Atualmente são 13 voluntários que fazem parte do projeto em Porto Alegre e eles estão sempre pensando em aumentar essa rede de contatos – principalmente em zonas mais afastadas do centro da cidade. Pra ser um Anjo o primeiro passo é deixar recado no blog. Daí, é sair pedalando.

E O BAMBU? VIROU BIKE!

Klaus Volkmann pedalou a vida toda. Ele até tentou, mas não conseguiu ser um típico adolescente motorizado. Músico da Ospa desde que tinha 18 anos, Klaus juntou grana e gastou tudo comprando um carro – coisa que muita gente faz nessa idade. O relacionamento com as quatro rodas não durou muito, e ele logo se desfez do automóvel para voltar ao que é seu principal meio de transporte até hoje: a magrela, que o acompanha pra cima e pra baixo.

Nos últimos 11 anos pedalando constantemente, o espírito inquieto – porém organizado – de Klaus esteve sempre antenado em novidades e esquisitices envolvendo bikes. Quando um colega seu apareceu com uma bicicleta diferente, comprada na Holanda, onde o ciclista pedala praticamente deitado, resolveu que queria uma igual – mas feita por ele mesmo.

– Um dia encontrei bambus e, sabendo das suas qualidades mecânicas, trouxe pra casa e comecei a fazer testes. Isso foi há seis anos. Pesquisei várias substâncias que pudessem deixar o bambu impermeável e resistente às mudanças do clima, até que deu certo – explica.

A oficina foi montada em um cantinho da garagem na casa da família, que aos poucos aumentou e hoje já ocupa mais da metade do espaço disponível. Em busca de um crescimento sustentável, a iniciativa de Klaus ganhou sócios e virou a Art Bike Bamboo, que atende através do Facebook, ilustrada com um simpático urso panda – a marca da empresa.

– O objetivo é levar arte para as ruas, chamar a atenção das pessoas, nem que seja por alguns momentos – diz Klaus, que pretende manter a produção em pelo menos quatro bicicletas por mês e tem planos de construir uma nova sede para a fábrica em um terreno adquirido na Vila Conceição, zona sul de Porto Alegre.

Apesar de fabricar bikes com um padrão próprio, a Art Bike Bamboo não funciona apenas como uma linha de montagem e grande parte das encomendas são por veículos personalizados e estilizados. Se o cliente gosta de um modelo específico, eles pesquisam informações de geometria e design para entregar um produto nos mesmos moldes do que foi pedido.

– A gente também gosta de participar da escolha das peças junto com o cliente, porque temos bastante experiência e queremos ter nossa marca bem representada – conta o perfeccionista Klaus. 

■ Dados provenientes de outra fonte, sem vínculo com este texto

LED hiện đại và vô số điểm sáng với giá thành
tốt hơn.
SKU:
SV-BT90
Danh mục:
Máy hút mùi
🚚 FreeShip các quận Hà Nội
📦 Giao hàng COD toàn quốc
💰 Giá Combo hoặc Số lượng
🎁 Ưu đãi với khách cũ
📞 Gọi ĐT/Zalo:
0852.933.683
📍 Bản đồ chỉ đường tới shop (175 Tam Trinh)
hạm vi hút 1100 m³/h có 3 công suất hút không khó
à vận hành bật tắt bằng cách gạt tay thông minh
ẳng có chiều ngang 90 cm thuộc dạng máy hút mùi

– Em tudo que faço eu sempre busquei o melhor possível, para manter a qualidade máxima. Trouxe isso da Ospa, onde trabalho como músico e isso é esperado da gente – diz.



BAMBUCICLOTECA

A Art Bike Bamboo também entrou como integrante de um novo projeto cultural: uma biblioteca móvel, que é levada atrás de uma bicicleta. E, claro, tanto a bike quanto o reboque foram feitos com bambu. A ideia é carregar o veículo com livros de qualidade para serem usados como moeda de troca. A partir da doação de um ou mais exemplares, o leitor pode também escolher livros que o interessem e levar pra casa.

O lançamento da Bambucicloteca ocorre às 15h do dia 6 de julho – um sábado – no chafariz da Redenção. O projeto foi feito em parceria e com o patrocínio de Festipoa Literária, Cabaré do Verbo e Cidade Baixa em Alta.




Lucas Silveira, vocalista da Fresno*

DE ONDE SURGIU A PAIXÃO POR BIKES?

Surgiu por eu estar muito sedentário, querendo me locomover de outras maneiras, porque eu comecei a ver um pessoal andando de bicicleta em São Paulo, uma galera, e fiquei com inveja deles e aí pensei “não, eu também quero”.
Aí fui lá, comprei a bike e comecei a conectar com esse povo, fiz muitos amigos na bike. E hoje em dia a Fresno tá organizando uma turnê movida a bicicletas.

*A banda já fez alguns shows como parte do World Bike Tour, um evento sustentável onde bicicletas produzem energia limpa com as pedaladas do público.